## [Collected data]
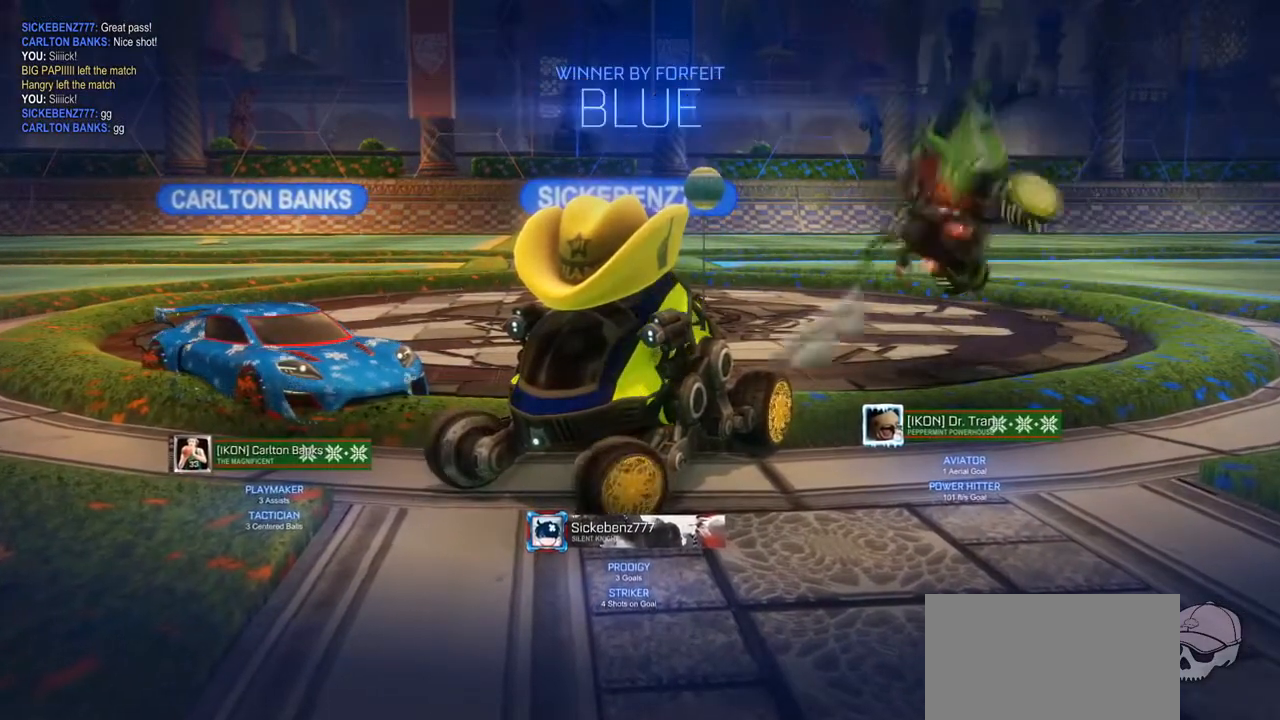
{"buttons": ["CIRCLE", "L1"], "events": [[67, "CIRCLE", "down"]]}
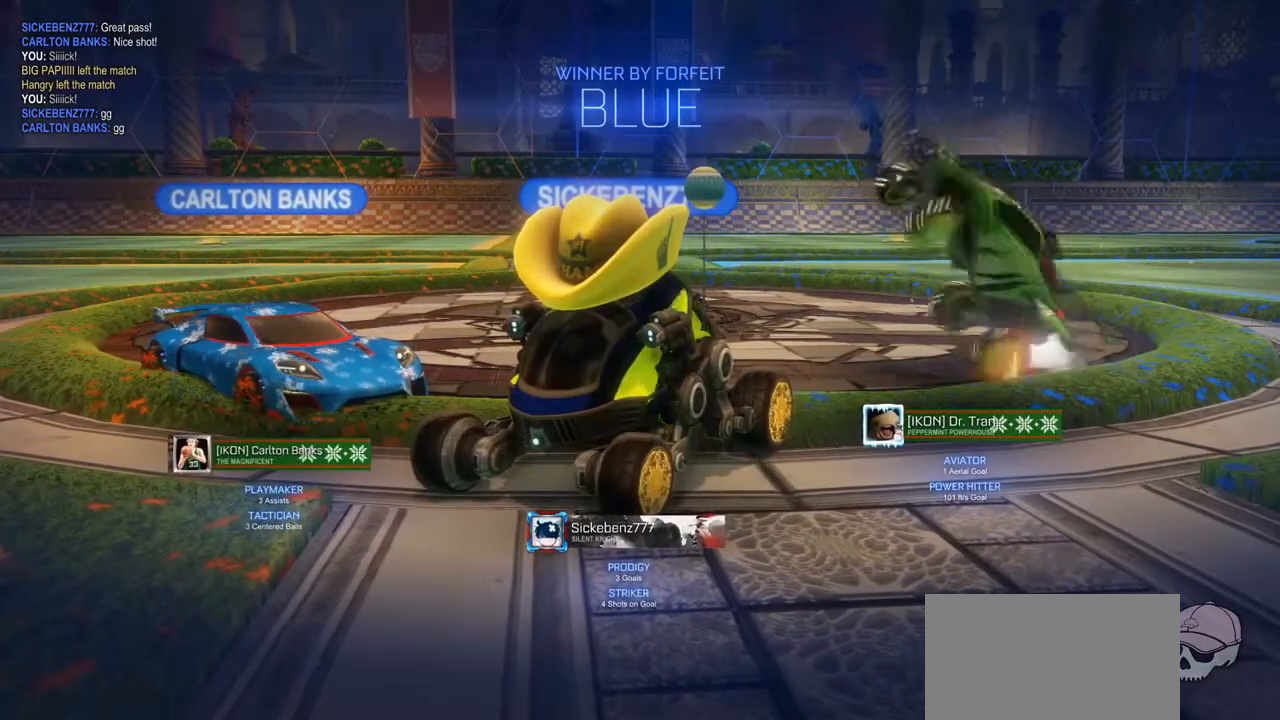
{"buttons": ["L1"], "events": [[467, "CIRCLE", "up"]]}
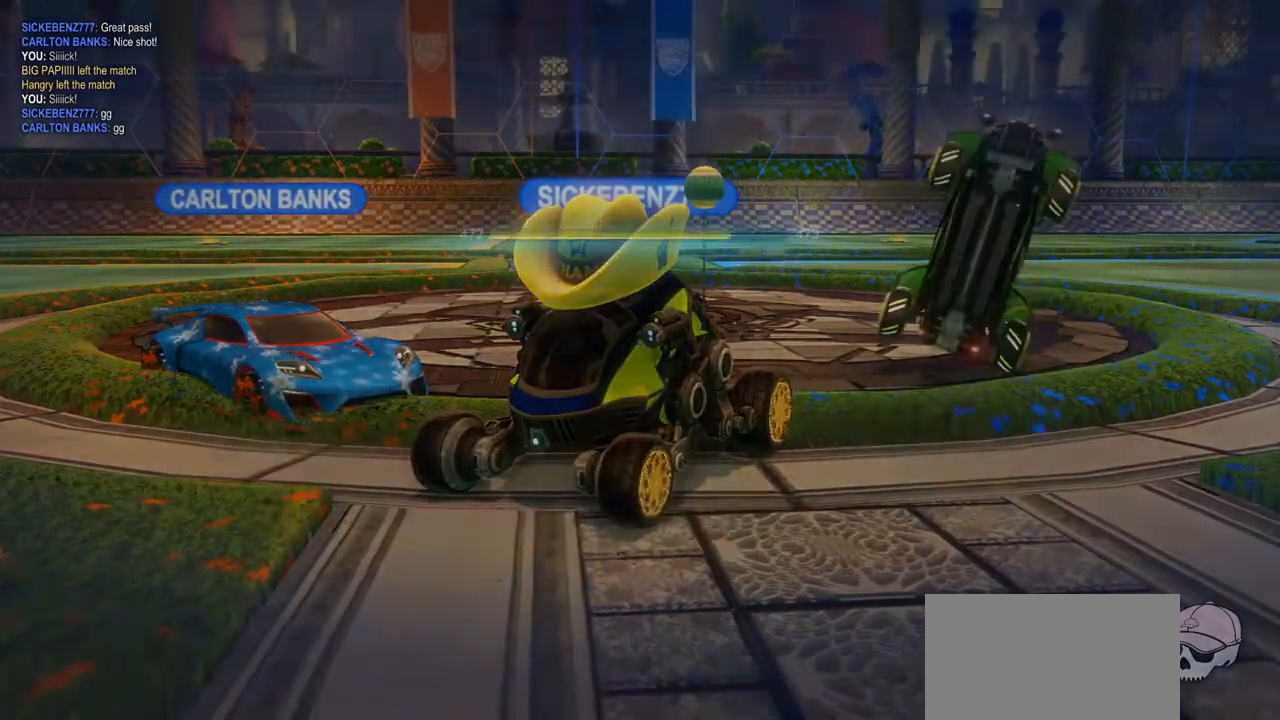
{"buttons": [], "events": [[100, "L1", "up"], [400, "CROSS", "down"], [501, "CROSS", "up"]]}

## [Work required]
Go through the listing and copy each line with the string "CIRCLE".

## [Problem solution]
{"buttons": ["CIRCLE", "L1"], "events": [[67, "CIRCLE", "down"]]}
{"buttons": ["L1"], "events": [[467, "CIRCLE", "up"]]}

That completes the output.